Benoît porta gauchement la main à son bonnet.

– C’est des pauvres enfants qui mouraient de faim et de froid, dit Mme Coclès, qui se sont arrêtés pour manger un morceau.

– Eh ! eh ! ricana Polyte, je crois bien que le citoyen est bossu.

– Et une jolie bosse encore, exclamèrent Brutus et Scævola Verduron.

Et tous trois se mirent à rire bruyamment.

Benoît ne se fâcha point.

– Excusez-moi, dit-il, il n’y a pas de ma faute, et si je m’étais fait moi-même, je ne me serais rien épargné.

Cette réponse lui valut une nouvelle hilarité et presque une ovation. En même temps, il regarda Aurore et Jeanne.

– Eh ! dit-il, voilà deux citoyennes qui ne sont pas déchirées !

Jeanne rougit jusqu’au blanc des yeux. Aurore demeura impassible.

– Un beau brin de fille ! dit l’aîné des Verduron.

– Vous n’êtes pas des aristocrates, au moins ! s’écria Scævola, car je vous dénoncerais.

Benoît le bossu se mit à rire.

– Des aristocrates, nous ! tiens, citoyen, regarde-moi ça !

Et il retroussa les manches de sa blouse et montra son bras nu dont le cuir était tanné par le hâle des champs, et sa main énorme et calleuse.

– C’est-y des mains de marquis, ça, fit-il encore.

– À la bonne heure, camarade, dit Polyte, qui attachait sur Aurore un regard naïvement cynique, tu es un patriote, ça se voit.

– Je m’en vante, dit Benoît.

– Et d’où viens-tu ?

– Oh ! nous venons de loin, mes sœurs et moi.

– Ah ! ces jolies citoyennes sont tes sœurs ?

– Oui, dit Benoît.

– Oui, répétèrent Aurore et Jeanne.

– Alors, dit Brutus Verduron, vous n’êtes pas du même père, car tu ne me feras jamais croire mon gaillard, que la citoyenne, ta mère, après avoir pondu un monstre comme toi, ait mis au monde ces deux jolies filles.

– On me l’a souvent dit, dit humblement Benoît, mais pourtant ce que je vous dis est la vérité.

– Et vous allez à Paris ? dit Polyte.

– Oui.

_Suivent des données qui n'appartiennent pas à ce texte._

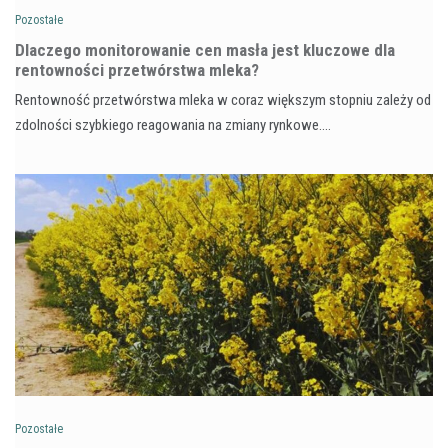
Pozostałe
Dlaczego monitorowanie cen masła jest kluczowe dla
rentowności przetwórstwa mleka?
Rentowność przetwórstwa mleka w coraz większym stopniu zależy od
zdolności szybkiego reagowania na zmiany rynkowe.…
Pozostałe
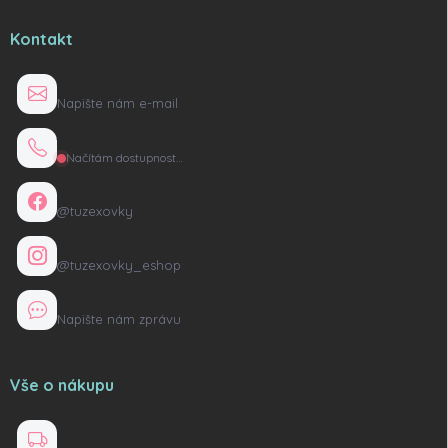
Kontakt
info@tuzexovky.cz
Napište nám e-mail
+420 736 135 165
Načítám dostupnost…
Facebook
@tuzexovky
Instagram
@tuzexovky_eshop
Kontaktní formulář
Napište nám zprávu
Vše o nákupu
Doprava a platba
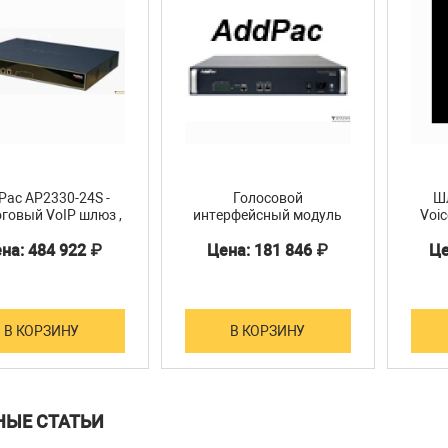
Pac AP2330-24S -
Голосовой
Шл
говый VoIP шлюз ,
интерфейсный модуль
Voic
24 порта FXS
FXO4/FXS4 для AP-
на: 484 922 ₽
Цена: 181 846 ₽
Це
.323/SIP/MGCP
2640/2650/2120
п
доп
SNM
В КОРЗИНУ
В КОРЗИНУ
НЫЕ СТАТЬИ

Je tâcherai de me placer comme homme de peine.

Et tes sœurs ?

– Il y en a une qui est couturière.

– Et l’autre ?

– Elle fera des ménages.

Sur cette réponse, Benoît avala un verre de vin ; puis il dit à Mme Coclès :

– Hé ! citoyenne, combien qu’on vous doit ?

En même temps il tira de sa poche une méchante bourse en cuir dans laquelle il y avait une poignée de gros sous.

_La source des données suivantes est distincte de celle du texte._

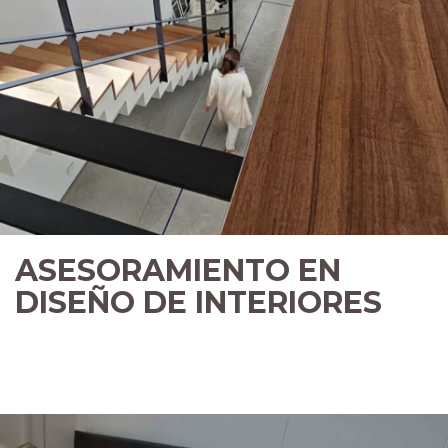
ASESORAMIENTO EN
DISEÑO DE INTERIORES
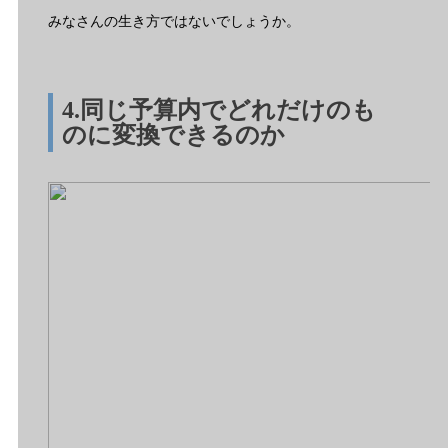
みなさんの生き方ではないでしょうか。
4.同じ予算内でどれだけのも
のに変換できるのか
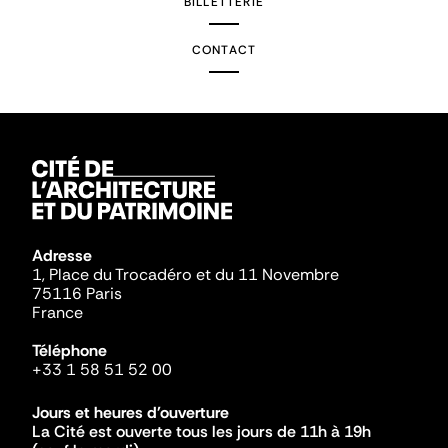
BILLETTERIE
CONTACT
Adresse
1, Place du Trocadéro et du 11 Novembre
75116 Paris
France
Téléphone
+33 1 58 51 52 00
Jours et heures d'ouverture
La Cité est ouverte tous les jours de 11h à 19h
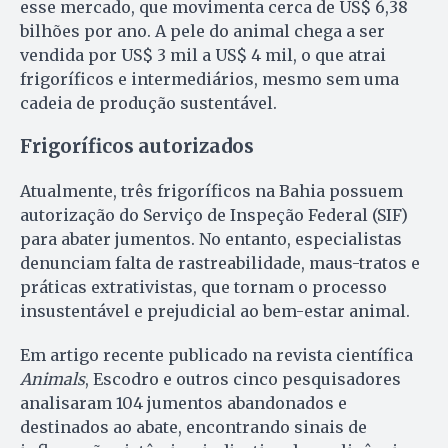
esse mercado, que movimenta cerca de US$ 6,38
bilhões por ano. A pele do animal chega a ser
vendida por US$ 3 mil a US$ 4 mil, o que atrai
frigoríficos e intermediários, mesmo sem uma
cadeia de produção sustentável.
Frigoríficos autorizados
Atualmente, três frigoríficos na Bahia possuem
autorização do Serviço de Inspeção Federal (SIF)
para abater jumentos. No entanto, especialistas
denunciam falta de rastreabilidade, maus-tratos e
práticas extrativistas, que tornam o processo
insustentável e prejudicial ao bem-estar animal.
Em artigo recente publicado na revista científica
Animals
, Escodro e outros cinco pesquisadores
analisaram 104 jumentos abandonados e
destinados ao abate, encontrando sinais de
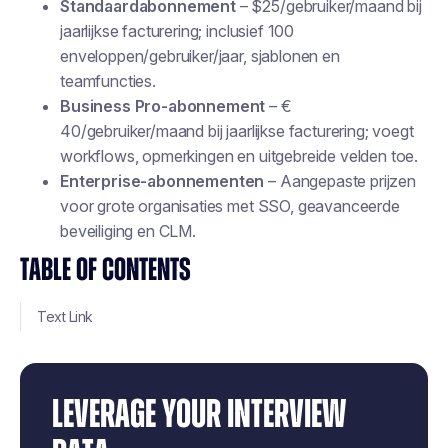
Standaardabonnement
– $25/gebruiker/maand bij
jaarlijkse facturering; inclusief 100
enveloppen/gebruiker/jaar, sjablonen en
teamfuncties.
Business Pro-abonnement
– €
40/gebruiker/maand bij jaarlijkse facturering; voegt
workflows, opmerkingen en uitgebreide velden toe.
Enterprise-abonnementen
– Aangepaste prijzen
voor grote organisaties met SSO, geavanceerde
beveiliging en CLM.
TABLE OF CONTENTS
Text Link
LEVERAGE YOUR INTERVIEW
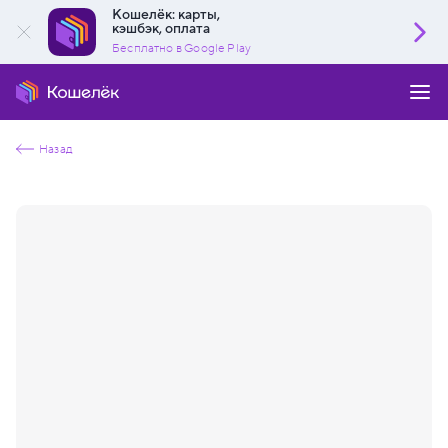
Кошелёк: карты,
кэшбэк, оплата
Бесплатно в Google Play
Назад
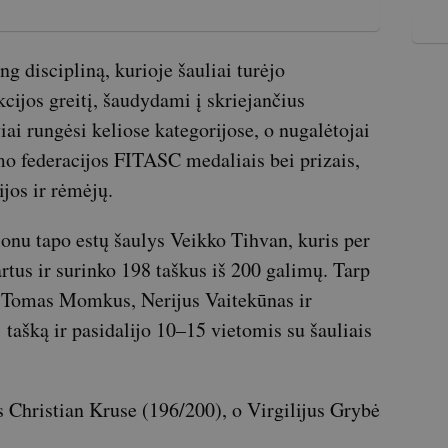
 discipliną, kurioje šauliai turėjo
cijos greitį, šaudydami į skriejančius
viai rungėsi keliose kategorijose, o nugalėtojai
o federacijos FITASC medaliais bei prizais,
ijos ir rėmėjų.
nu tapo estų šaulys Veikko Tihvan, kuris per
rtus ir surinko 198 taškus iš 200 galimų. Tarp
ė Tomas Momkus, Nerijus Vaitekūnas ir
 tašką ir pasidalijo 10–15 vietomis su šauliais
s Christian Kruse (196/200), o Virgilijus Grybė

– Rien du tout, répondit Coclès qui avait le vin généreux : tu as l’air d’un bon patriote, mon garçon ; garde ton argent et file !

– Bah ! dit Polyte, tu ne vas pas t’en aller ce soir, bossu de mon cœur.

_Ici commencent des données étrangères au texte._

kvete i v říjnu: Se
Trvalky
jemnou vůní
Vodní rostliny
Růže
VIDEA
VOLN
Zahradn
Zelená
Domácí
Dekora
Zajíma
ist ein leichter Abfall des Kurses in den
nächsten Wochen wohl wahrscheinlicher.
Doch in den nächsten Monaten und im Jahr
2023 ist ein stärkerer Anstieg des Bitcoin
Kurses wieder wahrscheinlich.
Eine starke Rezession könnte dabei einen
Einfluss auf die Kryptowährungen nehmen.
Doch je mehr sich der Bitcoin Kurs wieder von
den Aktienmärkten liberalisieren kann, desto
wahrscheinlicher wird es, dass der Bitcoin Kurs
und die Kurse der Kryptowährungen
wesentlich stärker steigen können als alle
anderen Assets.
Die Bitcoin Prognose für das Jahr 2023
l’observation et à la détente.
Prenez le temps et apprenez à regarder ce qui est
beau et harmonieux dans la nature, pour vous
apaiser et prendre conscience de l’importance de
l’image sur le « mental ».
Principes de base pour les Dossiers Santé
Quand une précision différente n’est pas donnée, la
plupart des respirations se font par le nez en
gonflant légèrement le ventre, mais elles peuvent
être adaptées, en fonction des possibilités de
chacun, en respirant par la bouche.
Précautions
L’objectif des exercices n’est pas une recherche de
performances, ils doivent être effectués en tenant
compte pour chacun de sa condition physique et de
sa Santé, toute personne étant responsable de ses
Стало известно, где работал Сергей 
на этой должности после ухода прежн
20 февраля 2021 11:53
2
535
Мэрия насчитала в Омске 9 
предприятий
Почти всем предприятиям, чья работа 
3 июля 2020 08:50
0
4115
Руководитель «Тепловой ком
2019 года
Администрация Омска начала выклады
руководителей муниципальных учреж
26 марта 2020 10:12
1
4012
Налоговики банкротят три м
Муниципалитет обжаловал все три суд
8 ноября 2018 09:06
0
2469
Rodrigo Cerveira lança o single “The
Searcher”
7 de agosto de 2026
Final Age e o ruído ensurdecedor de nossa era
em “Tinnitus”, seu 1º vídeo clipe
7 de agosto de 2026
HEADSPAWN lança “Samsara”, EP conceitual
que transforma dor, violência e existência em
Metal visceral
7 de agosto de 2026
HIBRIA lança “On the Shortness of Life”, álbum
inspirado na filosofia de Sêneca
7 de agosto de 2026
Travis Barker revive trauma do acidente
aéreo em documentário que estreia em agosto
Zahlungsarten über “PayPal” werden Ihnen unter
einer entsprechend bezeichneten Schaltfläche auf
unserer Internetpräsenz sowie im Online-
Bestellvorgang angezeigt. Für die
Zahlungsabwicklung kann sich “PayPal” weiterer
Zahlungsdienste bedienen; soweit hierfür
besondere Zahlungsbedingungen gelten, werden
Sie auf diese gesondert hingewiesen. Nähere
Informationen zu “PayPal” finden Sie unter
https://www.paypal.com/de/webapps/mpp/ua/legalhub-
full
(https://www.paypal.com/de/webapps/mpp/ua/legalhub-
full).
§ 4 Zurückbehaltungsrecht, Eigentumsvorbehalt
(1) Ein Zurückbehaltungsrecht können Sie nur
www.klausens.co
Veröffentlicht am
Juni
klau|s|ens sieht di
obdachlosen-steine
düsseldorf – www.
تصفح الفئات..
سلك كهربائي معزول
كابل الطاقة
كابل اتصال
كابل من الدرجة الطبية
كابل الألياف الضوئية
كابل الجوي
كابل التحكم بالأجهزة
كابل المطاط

– Pourquoi donc ça ? fit Benoît, qui avait hâte d’être, avec les deux jeunes filles, hors de cette maison.

– Mais parce qu’il est nuit.

– Bon ! ça me connaît. J’y vois comme les chats, moi.

– Et puis, il fait froid.

– Nous marcherons d’un bon pas.

– Et puis, vous ne pourrez pas entrer dans Paris. On n’ouvre les barrières que le matin.

– Mais non, dit Mme Coclès, on ouvre toute la nuit.

– Ça dépend comme les municipaux sont tournés, dit Coclès à son tour. Mais pourquoi ne coucheraient-ils pas ici, ces enfants ?

Et il regarda sa femme dont le visage exprima de nouveau l’inquiétude.

Quant à Benoît, il regardait Jeanne qui s’était levée et ne se soutenait qu’avec peine sur ses pauvres pieds endoloris.